━━━━━ Working data ━━━━━

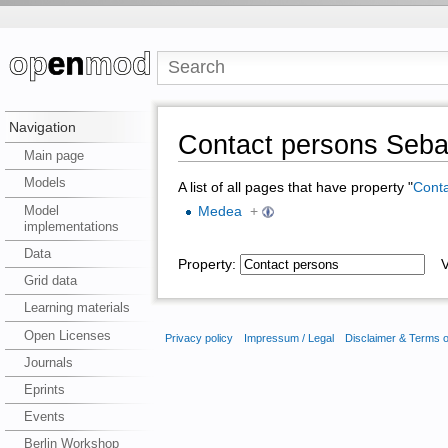
Navigation
Contact persons Seba
Main page
Models
A list of all pages that have property "
Conta
Model
Medea
+
implementations
Data
Property:
Va
Grid data
Learning materials
Open Licenses
Privacy policy
Impressum / Legal
Disclaimer & Terms 
Journals
Eprints
Events
Berlin Workshop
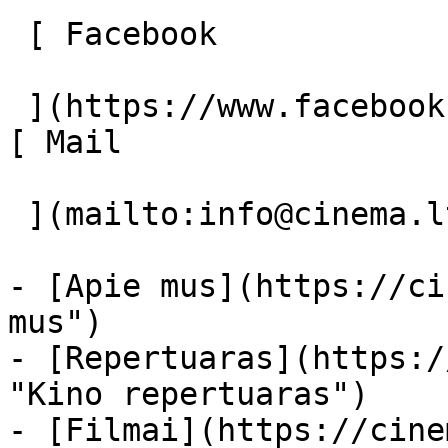
 [ Facebook 

 ](https://www.facebook.com/Cinema.lt "Facebook") 
[ Mail 

 ](mailto:info@cinema.lt "Mail") 

- [Apie mus](https://ci
mus")

- [Repertuaras](https:/
"Kino repertuaras")

- [Filmai](https://cine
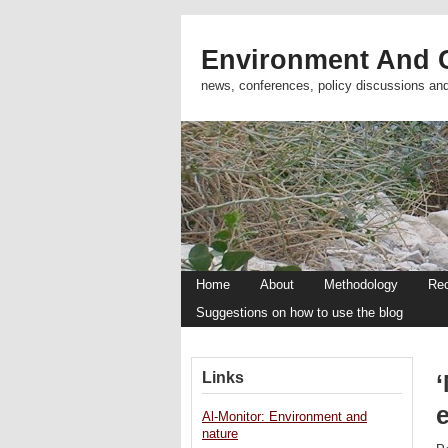
Environment And C
news, conferences, policy discussions an
Home
About
Methodology
Re
Suggestions on how to use the blog
Links
e
Al-Monitor: Environment and
nature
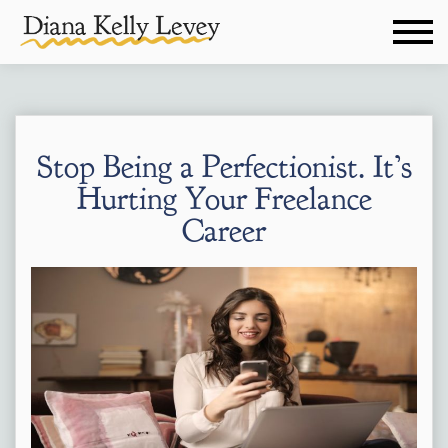
Stop Being a Perfectionist. It’s
Hurting Your Freelance
Career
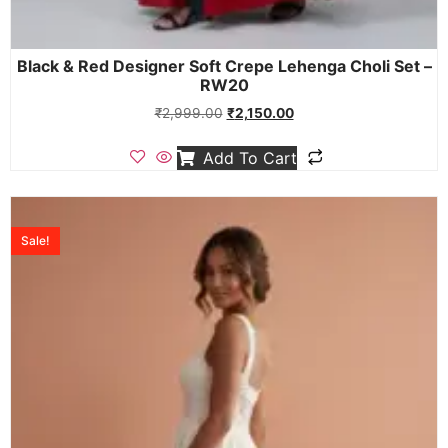
Black & Red Designer Soft Crepe Lehenga Choli Set –
RW20
₹
2,999.00
₹
2,150.00
Add To Cart
Sale!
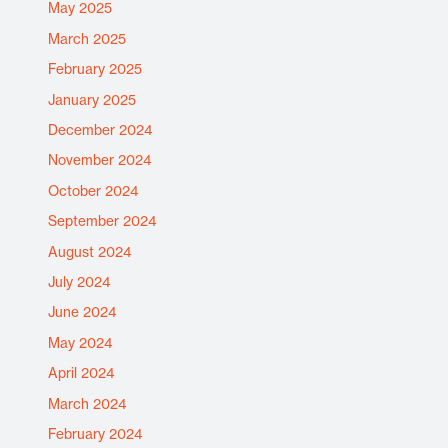
May 2025
March 2025
February 2025
January 2025
December 2024
November 2024
October 2024
September 2024
August 2024
July 2024
June 2024
May 2024
April 2024
March 2024
February 2024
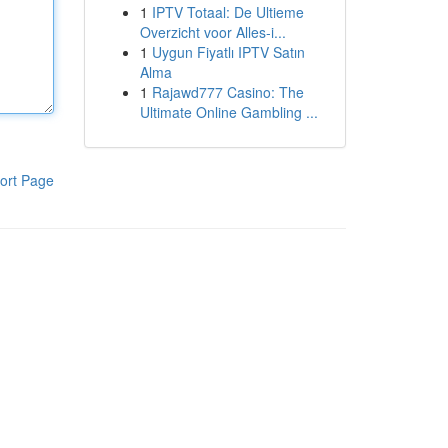
1
IPTV Totaal: De Ultieme
Overzicht voor Alles-i...
1
Uygun Fiyatlı IPTV Satın
Alma
1
Rajawd777 Casino: The
Ultimate Online Gambling ...
ort Page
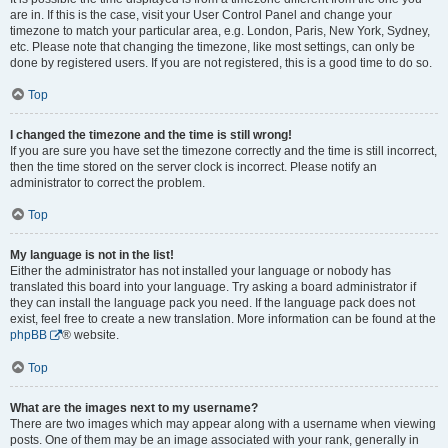
are in. If this is the case, visit your User Control Panel and change your
timezone to match your particular area, e.g. London, Paris, New York, Sydney,
etc. Please note that changing the timezone, like most settings, can only be
done by registered users. If you are not registered, this is a good time to do so.
Top
I changed the timezone and the time is still wrong!
If you are sure you have set the timezone correctly and the time is still incorrect,
then the time stored on the server clock is incorrect. Please notify an
administrator to correct the problem.
Top
My language is not in the list!
Either the administrator has not installed your language or nobody has
translated this board into your language. Try asking a board administrator if
they can install the language pack you need. If the language pack does not
exist, feel free to create a new translation. More information can be found at the
phpBB
® website.
Top
What are the images next to my username?
There are two images which may appear along with a username when viewing
posts. One of them may be an image associated with your rank, generally in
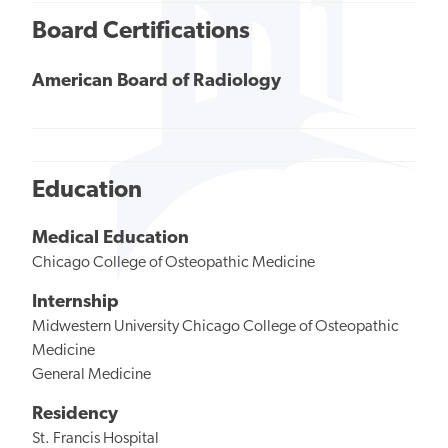
Board Certifications
American Board of Radiology
Education
Medical Education
Chicago College of Osteopathic Medicine
Internship
Midwestern University Chicago College of Osteopathic
Medicine
General Medicine
Residency
St. Francis Hospital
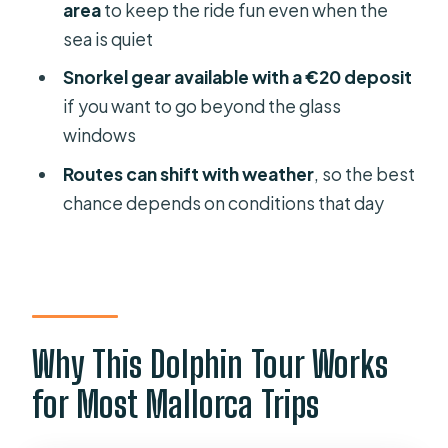
area
to keep the ride fun even when the
Snorkel Gear Deposit: A Smart Add-
sea is quiet
On (If You’ll Use It)
Snorkel gear available with a €20 deposit
Onboard Comfort: Sun, Space, and
if you want to go beyond the glass
the Reality of a Busy Boat
windows
Drinking and Food: What’s Included
Routes can shift with weather
, so the best
vs What You’ll Pay For
chance depends on conditions that day
Wildlife Odds: How to Think About
Dolphin Sightings
Who This Tour Fits Best (And Who
Might Want to Skip)
Price and Value: Is $48 Worth It?
Why This Dolphin Tour Works
Should You Book This Dolphin
for Most Mallorca Trips
Watching Tour on Mallorca?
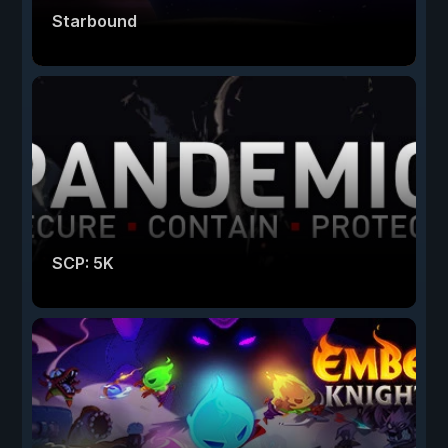
Starbound
SCP: 5K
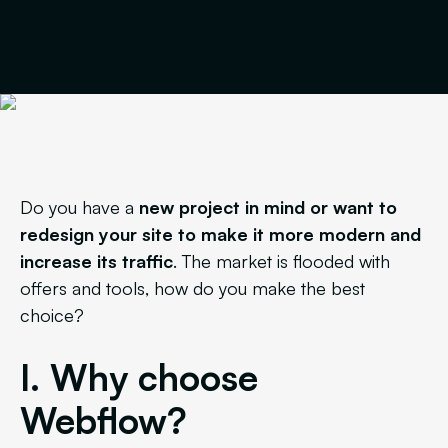
Do you have a
new project in mind or want to
redesign your site to make it more modern and
increase its traffic
. The market is flooded with
offers and tools, how do you make the best
choice?
I. Why choose
Webflow?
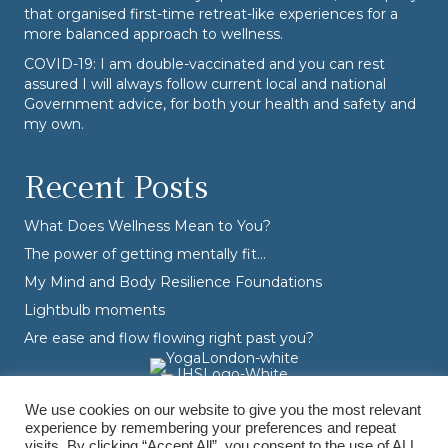
that organised first-time retreat-like experiences for a
more balanced approach to wellness.
COVID-19: I am double-vaccinated and you can rest
assured I will always follow current local and national
Government advice, for both your health and safety and
my own.
Recent Posts
What Does Wellness Mean to You?
The power of getting mentally fit…
My Mind and Body Resilience Foundations
Lightbulb moments
Are ease and flow flowing right past you?
We use cookies on our website to give you the most relevant
experience by remembering your preferences and repeat
visits. By clicking “Accept All”, you consent to the use of ALL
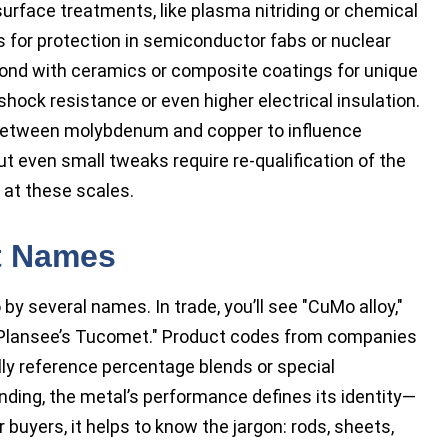
rface treatments, like plasma nitriding or chemical
rs for protection in semiconductor fabs or nuclear
bond with ceramics or composite coatings for unique
ock resistance or even higher electrical insulation.
between molybdenum and copper to influence
t even small tweaks require re-qualification of the
 at these scales.
t Names
y several names. In trade, you’ll see "CuMo alloy,"
e "Plansee’s Tucomet." Product codes from companies
ally reference percentage blends or special
nding, the metal’s performance defines its identity—
r buyers, it helps to know the jargon: rods, sheets,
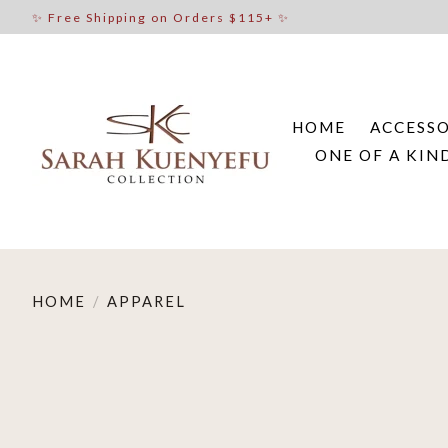
✨ Free Shipping on Orders $115+ ✨
HOME
ACCESSO
ONE OF A KIN
HOME
/
APPAREL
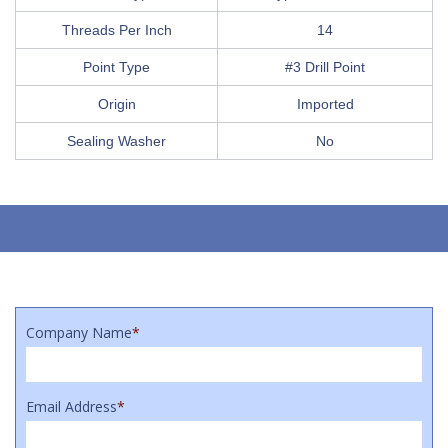
Threads Per Inch
14
Point Type
#3 Drill Point
Origin
Imported
Sealing Washer
No
Company Name
*
Email Address
*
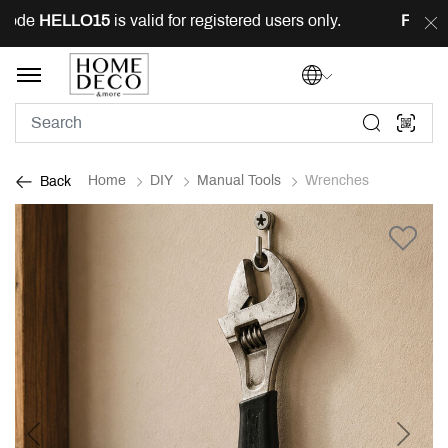
ode
HELLO15
is valid for registered users only.
FREE
de
Home
DIY
Manual Tools
Wrenches
Back
Previous
Next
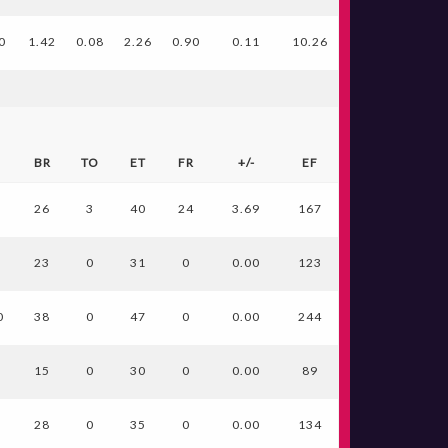
0
1.42
0.08
2.26
0.90
0.11
10.26
S
BR
TO
ET
FR
+/-
EF
3
26
3
40
24
3.69
167
0
23
0
31
0
0.00
123
0
38
0
47
0
0.00
244
9
15
0
30
0
0.00
89
7
28
0
35
0
0.00
134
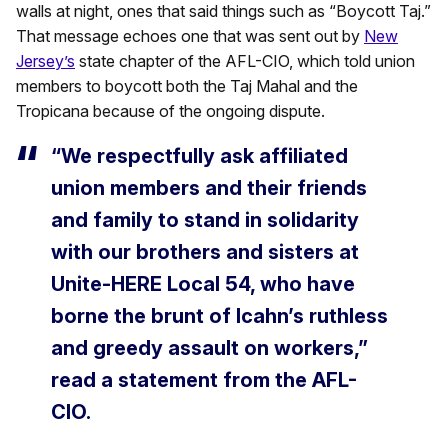
walls at night, ones that said things such as “Boycott Taj.”
That message echoes one that was sent out by
New
Jersey’s
state chapter of the AFL-CIO, which told union
members to boycott both the Taj Mahal and the
Tropicana because of the ongoing dispute.
“We respectfully ask affiliated
union members and their friends
and family to stand in solidarity
with our brothers and sisters at
Unite-HERE Local 54, who have
borne the brunt of Icahn’s ruthless
and greedy assault on workers,”
read a statement from the AFL-
CIO.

━━━━━

▶ [Directions for this task]:
The response consists of the lines above that contain "policy".

▶ [Solution to the exercise]:
Privacy policy
news, conferences, policy discussions an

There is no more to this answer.